The subcellular compartmentation of pyruvate and glutamate and the redox switch/redox coupling hypothesis. Two pools ofpyruvate exist in neurons and astrocytes derived from extracellular monocarboxylates (Pp) or glucose (Pg). A lactate/pyruvate redox shuttle is able to transfer continuously lactate from astrocytes to neurons, taking advantage of the kinetics of plasma membrane transporters and lactate dehydrogenase isoenzymes.

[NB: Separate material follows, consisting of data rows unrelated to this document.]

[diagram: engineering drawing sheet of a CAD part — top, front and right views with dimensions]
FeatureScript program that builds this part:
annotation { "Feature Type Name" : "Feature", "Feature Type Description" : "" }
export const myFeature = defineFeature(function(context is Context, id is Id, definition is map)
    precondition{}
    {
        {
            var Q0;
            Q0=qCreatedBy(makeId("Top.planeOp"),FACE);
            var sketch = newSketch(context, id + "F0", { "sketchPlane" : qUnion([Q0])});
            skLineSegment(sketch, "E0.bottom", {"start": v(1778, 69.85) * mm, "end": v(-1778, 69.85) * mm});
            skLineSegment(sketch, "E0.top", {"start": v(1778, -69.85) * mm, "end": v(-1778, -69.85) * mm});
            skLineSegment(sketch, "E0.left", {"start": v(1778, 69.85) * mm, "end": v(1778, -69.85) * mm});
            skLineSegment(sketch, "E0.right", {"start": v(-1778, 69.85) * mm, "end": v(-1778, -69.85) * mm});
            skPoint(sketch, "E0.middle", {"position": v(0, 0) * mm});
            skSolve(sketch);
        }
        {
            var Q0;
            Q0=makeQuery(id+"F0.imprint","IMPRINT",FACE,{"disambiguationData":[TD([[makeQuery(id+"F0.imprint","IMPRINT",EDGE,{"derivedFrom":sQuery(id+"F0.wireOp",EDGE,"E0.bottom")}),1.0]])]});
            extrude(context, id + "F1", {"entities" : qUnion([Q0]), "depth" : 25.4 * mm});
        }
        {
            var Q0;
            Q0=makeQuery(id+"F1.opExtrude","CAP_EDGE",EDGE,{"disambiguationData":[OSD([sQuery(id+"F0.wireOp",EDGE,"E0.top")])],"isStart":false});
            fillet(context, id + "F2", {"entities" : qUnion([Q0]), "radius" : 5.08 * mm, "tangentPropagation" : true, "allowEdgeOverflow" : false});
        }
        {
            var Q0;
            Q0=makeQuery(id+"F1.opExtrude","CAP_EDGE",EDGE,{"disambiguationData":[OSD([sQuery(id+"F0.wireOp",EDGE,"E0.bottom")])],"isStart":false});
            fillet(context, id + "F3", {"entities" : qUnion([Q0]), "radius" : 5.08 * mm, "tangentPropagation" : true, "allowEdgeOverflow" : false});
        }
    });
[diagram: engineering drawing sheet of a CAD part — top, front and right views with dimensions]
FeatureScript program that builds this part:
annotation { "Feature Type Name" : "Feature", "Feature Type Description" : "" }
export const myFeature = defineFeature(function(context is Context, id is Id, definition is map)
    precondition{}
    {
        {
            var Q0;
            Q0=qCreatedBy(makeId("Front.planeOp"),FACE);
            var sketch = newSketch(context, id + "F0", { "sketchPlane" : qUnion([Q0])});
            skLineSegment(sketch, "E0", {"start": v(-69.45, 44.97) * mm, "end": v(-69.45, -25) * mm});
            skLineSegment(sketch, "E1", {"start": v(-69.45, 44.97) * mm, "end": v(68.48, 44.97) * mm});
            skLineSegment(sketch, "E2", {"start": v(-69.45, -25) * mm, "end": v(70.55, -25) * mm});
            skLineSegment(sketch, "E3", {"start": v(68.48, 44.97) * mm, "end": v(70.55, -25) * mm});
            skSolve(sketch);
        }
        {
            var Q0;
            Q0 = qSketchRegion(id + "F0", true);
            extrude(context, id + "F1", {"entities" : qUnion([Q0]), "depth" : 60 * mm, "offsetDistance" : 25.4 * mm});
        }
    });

High cytosolic lactate concentration inhibits neuronal glycolysis at the glyceraldehyde-3-phosphate dehydrogenase step by competition with cytosolic NAD⁺, favoring the oxidation of extracellular Lac. Neuronal pyruvate is transferred back to the astrocyte to close the transcellular exchange of reducing equivalents. Two α-ketoglutarate/glutamate pools exist in neurons and astrocytes, associated probably to cytosolic and mitochondrial compartments. Exchange of α-ketoglutarate/glutamate between mitochondria and cytosol appears to be slow in the H3 glutamate hydrogen exchange timescale and dependent of the cytosolic and mitochondrial NAD(P)⁺/NAD(P)H ratios, as determined by the malate–aspartate shuttle. Both glycolysis and oxidative astrocytic metabolism contribute the energy for glutamine production in the astrocytes, indicating that this coupling involves both transcellular and intracellular redox coupling mechanisms that allow the simultaneous operation of glycolysis and oxidation in astrocytes. Asp, aspartate; Glc, glucose; Gln, glutamine; Glu, glutamate; GLUT1 and GLUT3, glutamate transporters 1 and 3; α-KG, α-ketoglutarate; Lac, lactate; LDH1 and LDH5, lactate dehydrogenase 1 and 5; Mal, malate. Reproduced with permission from Rodrigues etal. (2012).